First Darlene, wearing a wedding gown, gets on a bus and leaves the dusty Brazilian desert village she grew up in. Next, it’s three years later, and she returns by bus — this time carrying a child but with no husband in sight.

So begins “Me You Them,” a light-hearted Brazilian drama with an off-center attitude about modern relationships.

Though Darlene (Regina Case, the “Brazilian Oprah,” I’m told) masks it with a smart-aleck persona, she recognizes her limited options as a single mother in the rural wasteland of her home. With her own mother dead since she left home three years ago, she has no family, and she must work in the fields by day to earn a living. So she accepts a marriage proposal from Osias Linhares (Lima Duarte), a man several years her elder who nonetheless offers her a comfortable home and the promise of a livable future.

What he fails to mention is that he’s a boorish jackass. While he reclines in his hammock and watches the kid with one eye, Darlene works to support them all. She also has another child, this one of a different race altogether from her husband, though Osias seems not to care. She begins a sweet relationship with Osias’ diffident cousin Zezinho (Stenio Garcia), who later moves in with the Linhareses.

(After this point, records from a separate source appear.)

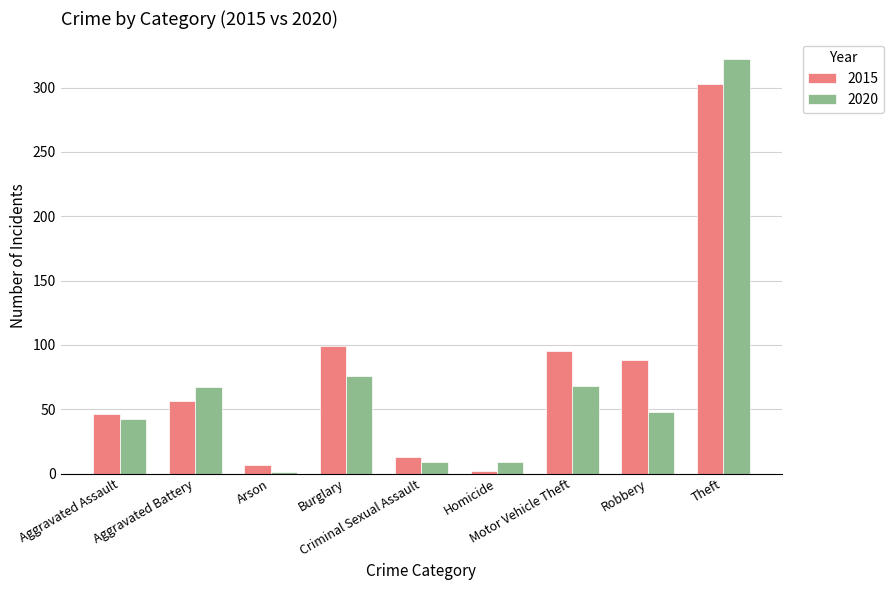

What is the greatest value displayed?

322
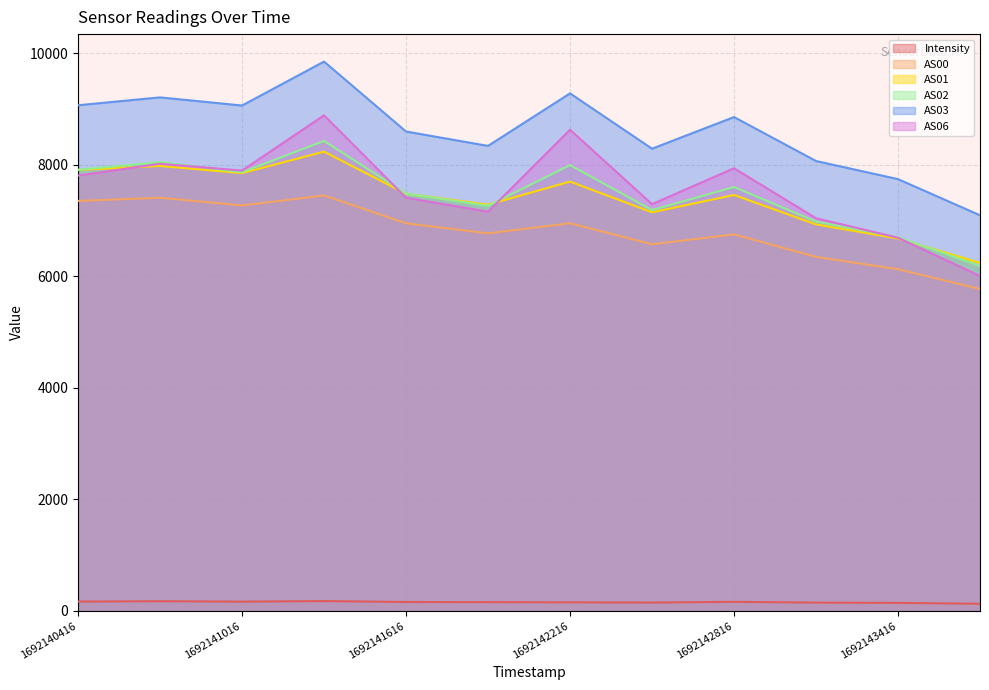

How many values in the AS00 series exceed 6953?

5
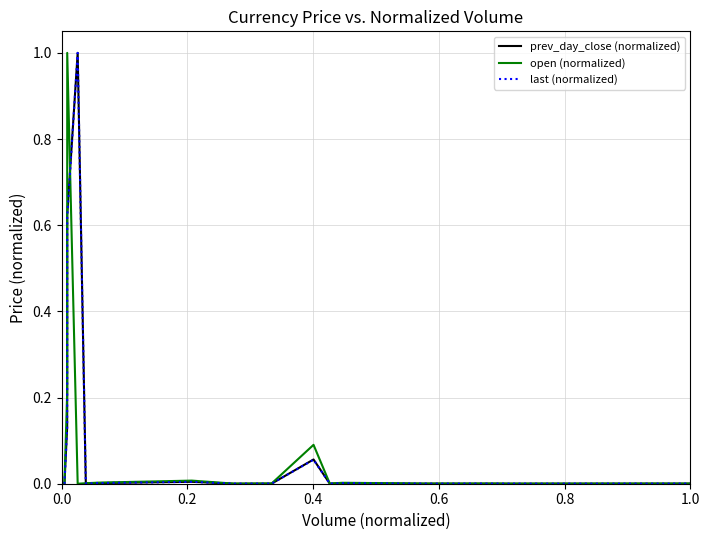

What is the greatest value displayed?

1.0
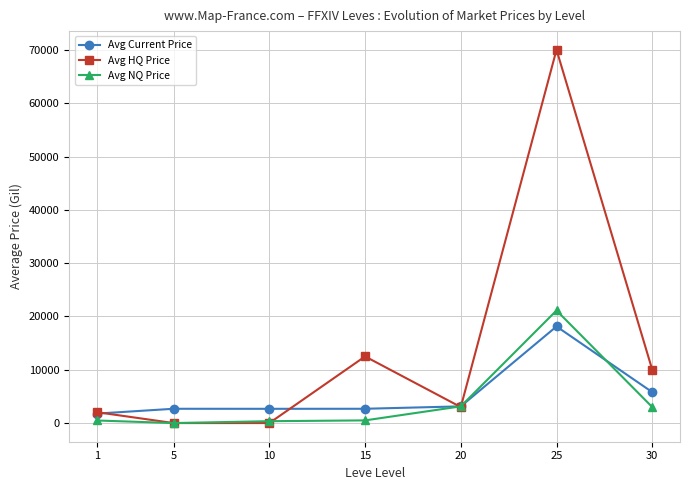

List the series in order of their peak value, highest first.

Avg HQ Price, Avg NQ Price, Avg Current Price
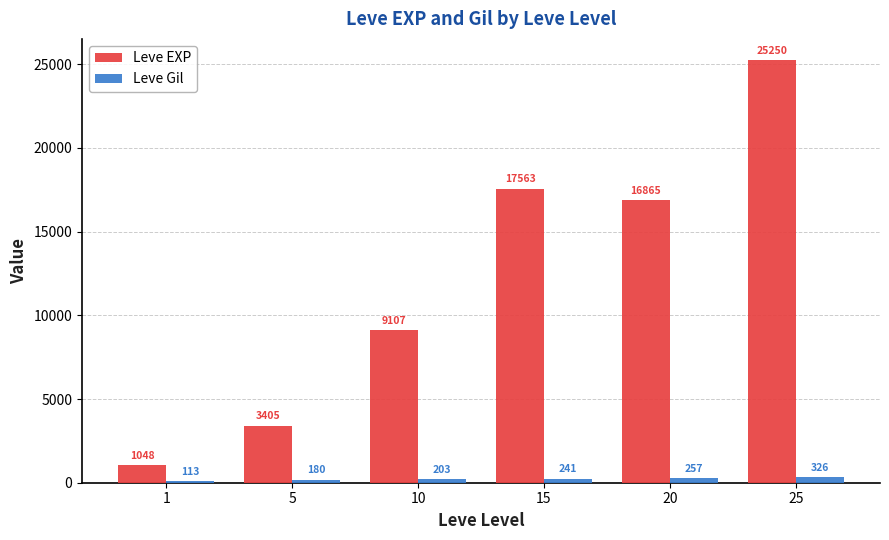

List the labels in order of Leve EXP value, smallest first.

1, 5, 10, 20, 15, 25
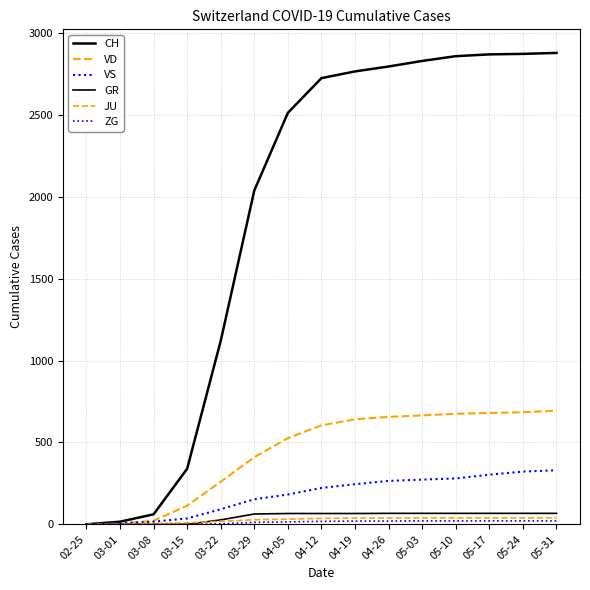

What is the sum of all VD values?

6635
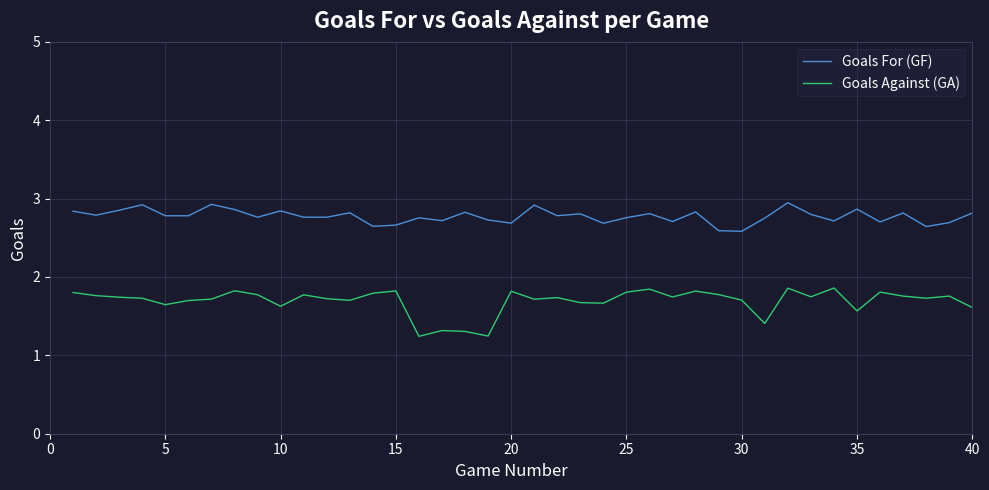

At how many categories does at least one series exceed 2?

40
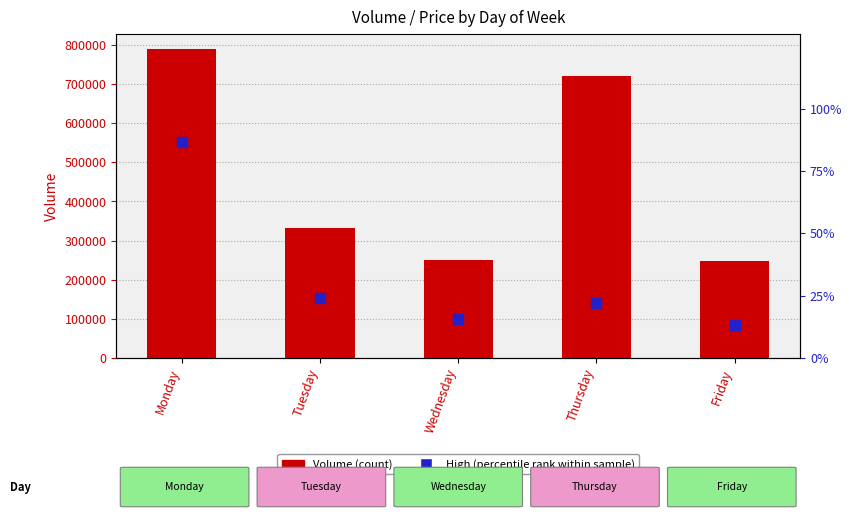

Which series has the widest spread of Y values?

Volume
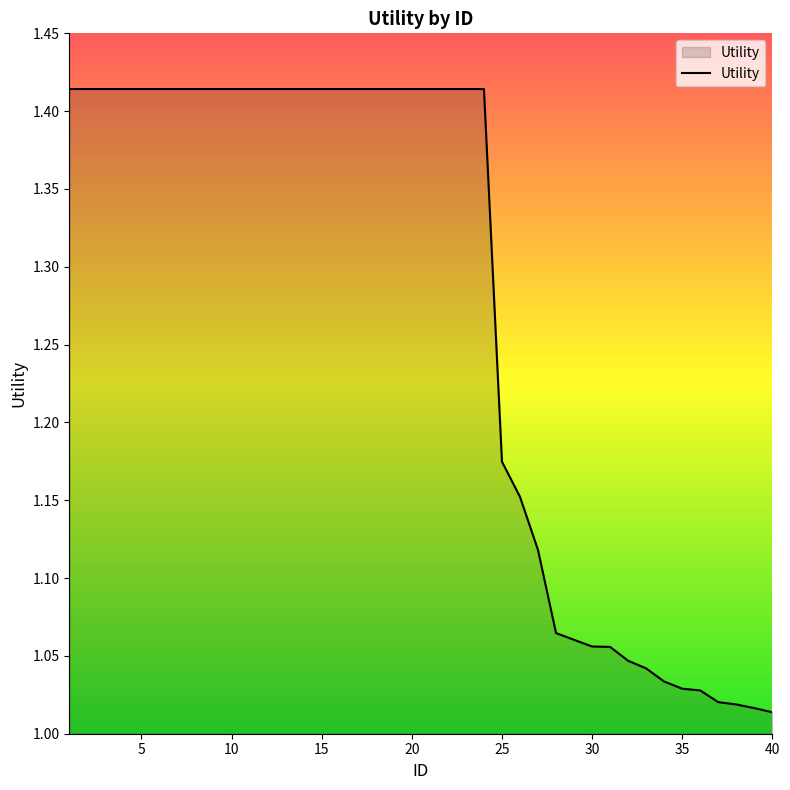

What is the difference between the maximum and minimum values?

0.4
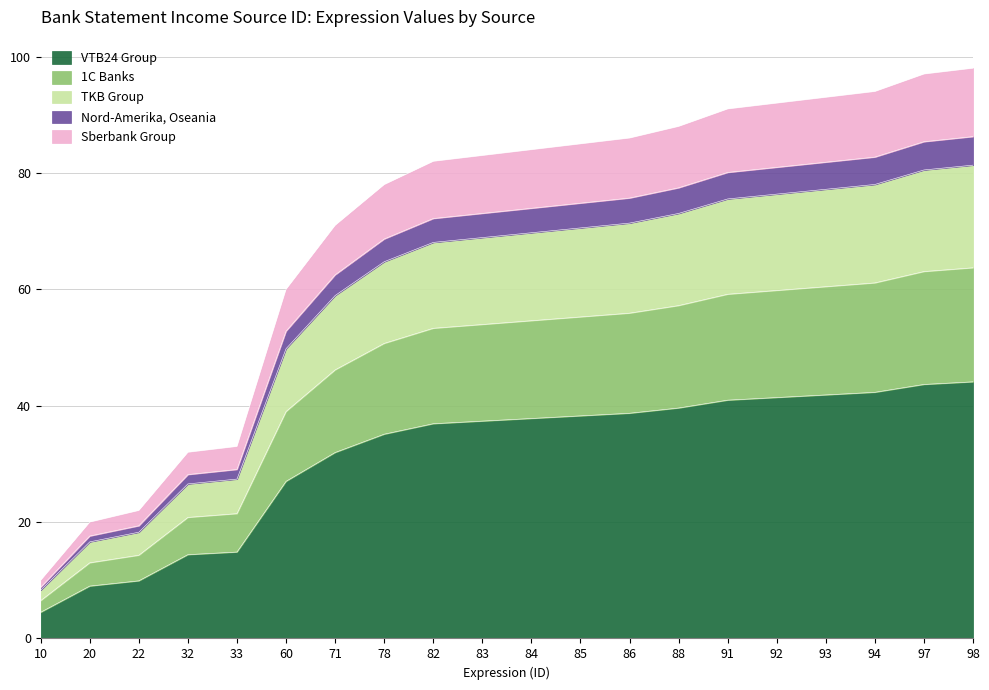

The value at 86 is 38.7. True or false?

True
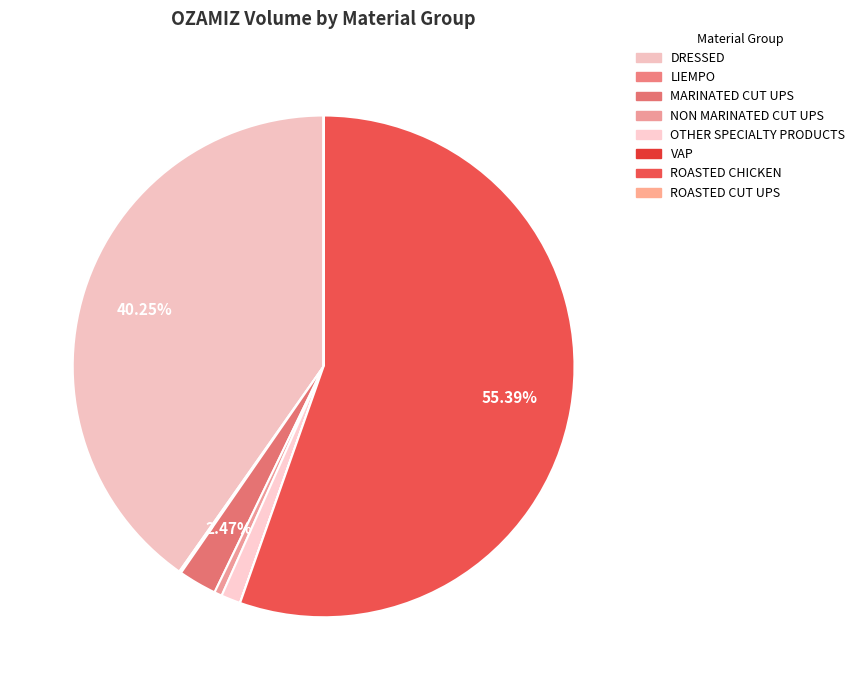

Is it true that ROASTED CHICKEN is 45% of the pie?

False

Yet another lover enters the picture when Darlene meets Ciro (Luis Carlos Vasconcelos), a handsome young laborer who also moves into the Linhares house. This time, Osias seems to embarce Ciro’s presence as a means of making Zezinho jealous, though he begins to have that effect on Osias himself, too.

It’s a strange little arrangement they’ve got there, but credit director Andrucha Waddington and writer Elena Soarez for keeping it out of the sex-farce genre. There is very little sneaking around or stealing kisses behind the shed, as the secrecy of Darlene’s various relationships is not the focus of the plot. It’s the way she uses three different men to acquire the things she needs, emotionally and temporally — though “uses” is not a fair word, because she’s not doing it selfishly or cruelly.

Regina Case has a broad, friendly smile with row upon row of huge teeth. She is not beautiful in the classical sense, but one can imagine why men might come to love her. She is appealing in her ability to create Darlene as a desperate character who manages not to act desperate — and, for that matter, as a woman of fairly loose morals, sexually speaking, who manages not to seem like a tramp.

The humor in the film is subtle and unobtrusive, though the overall impact can surely be felt as you realize that for a drama, “Me You Them” is rarely very serious and hardly dramatic. This is not necessarily a liability, but the fim’s extremely slow pacing could be. As nice as the characters may be to watch, they can wear out their welcome when so many scenes are devoted to watching them do almost nothing.